Brief A>
Say whether each statement agrees with the court excerpt below. Answer yes or no for each, and quote the deciding words of the court excerpt.
(i) The 4th Defendant claimed that the money he received from the Defendant was a gift.
(ii) On 31st July, 1997, the Defendant gave the 2nd Plaintiff Kshs.1,300,000 for the 4th Defendant.
(iii) The court found that the circumstances of the instant case fall within the exceptions to the nemo dat principle.

Exercise passage>
That it was the testimony of the Defendant that on one occasion, the 2nd Plaintiff told him that she had been sent by the 4th Defendant to ask him for money and that on 31st July, 1997, he gave her Kshs.300,000 for onward transmission to the 4th Defendant. The 4th Defendant confirmed having received a total of Kshs.1,300,000 from the Defendant, but he insisted that the amount was a gift to him, and not consideration for the purchase of a portion of the suit land.
f. That in the case of DANIEL KIPRUGUT MAIYWA VS REBECCA CHEPKURGAT MAINA (2019) eKLR, the court made the following pronouncement:
“The nemo dat principle means one cannot give what he does not have. This principle is intended to protect the title of the true owner. The rationale behind this principle is that whoever owns the legal title to land holds the title thereto until he or she decides to transfer it to someone else. Accordingly, an unauthorized transfer of the title by any person other than the owner generally has no legal effect, which means the owner continues to hold the title to the land while the person who received the invalid title owns nothing. However, the law provides some exceptions to this rule in the following certain circumstances; For example where a person buys the land in good faith believing that the person who sold it to him was the owner or authorized agent of the owner; where the land is sold by a mercantile agent who is in possession of the goods or documents of title; sale by a joint owner who sells the land with the permission of the co-owner or sale by a person in possession of goods or land under a voidable contract. This principle was applied in the case of Haul Mart Kenya limited vs Tata Africa Kenya limited (2017) eKLR and Katana Kalume vs Municipal Council of Mombasa (2019) eKLR.”
That unfortunately, the circumstances of the instant case do not fall within the exceptions to the principles of nemo dat. The court comes to the finding that the 4th Defendant had no title in the suit land to pass on to the Defendant, when the alleged agreement that the Defendant relies on was made.

Records for processing>
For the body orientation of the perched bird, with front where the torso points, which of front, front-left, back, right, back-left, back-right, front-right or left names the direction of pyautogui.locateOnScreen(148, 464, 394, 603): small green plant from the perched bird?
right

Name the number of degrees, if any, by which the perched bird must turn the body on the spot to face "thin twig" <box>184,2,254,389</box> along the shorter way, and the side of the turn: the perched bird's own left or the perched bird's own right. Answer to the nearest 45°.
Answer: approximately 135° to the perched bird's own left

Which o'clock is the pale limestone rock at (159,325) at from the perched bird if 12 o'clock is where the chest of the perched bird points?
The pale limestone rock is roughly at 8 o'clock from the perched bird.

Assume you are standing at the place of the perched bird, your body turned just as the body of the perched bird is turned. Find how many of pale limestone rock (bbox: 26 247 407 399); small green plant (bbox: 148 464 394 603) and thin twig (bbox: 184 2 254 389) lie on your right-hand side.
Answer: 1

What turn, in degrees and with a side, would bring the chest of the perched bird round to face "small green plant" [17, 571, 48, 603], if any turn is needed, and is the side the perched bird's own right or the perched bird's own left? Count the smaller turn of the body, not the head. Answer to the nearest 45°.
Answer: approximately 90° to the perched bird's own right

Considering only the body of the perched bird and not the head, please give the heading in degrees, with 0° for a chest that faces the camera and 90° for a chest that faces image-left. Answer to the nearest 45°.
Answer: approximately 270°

Brief B>
In the entries, update the lines starting with the line that contains "Which o'clock is" and going on through the line that contains "The pale limestone rock is". Replace "chest" with "breast", change nothing else, and give only those lines.

Exercise solution A>
(i) Yes: "he insisted that the amount was a gift to him, and not consideration for the purchase of a portion of the suit land."
(ii) No: "on 31st July, 1997, he gave her Kshs.300,000 for onward transmission to the 4th Defendant."
(iii) No: "the circumstances of the instant case do not fall within the exceptions to the principles of nemo dat."

Exercise solution B>
Which o'clock is the pale limestone rock at (159,325) at from the perched bird if 12 o'clock is where the breast of the perched bird points?
The pale limestone rock is roughly at 8 o'clock from the perched bird.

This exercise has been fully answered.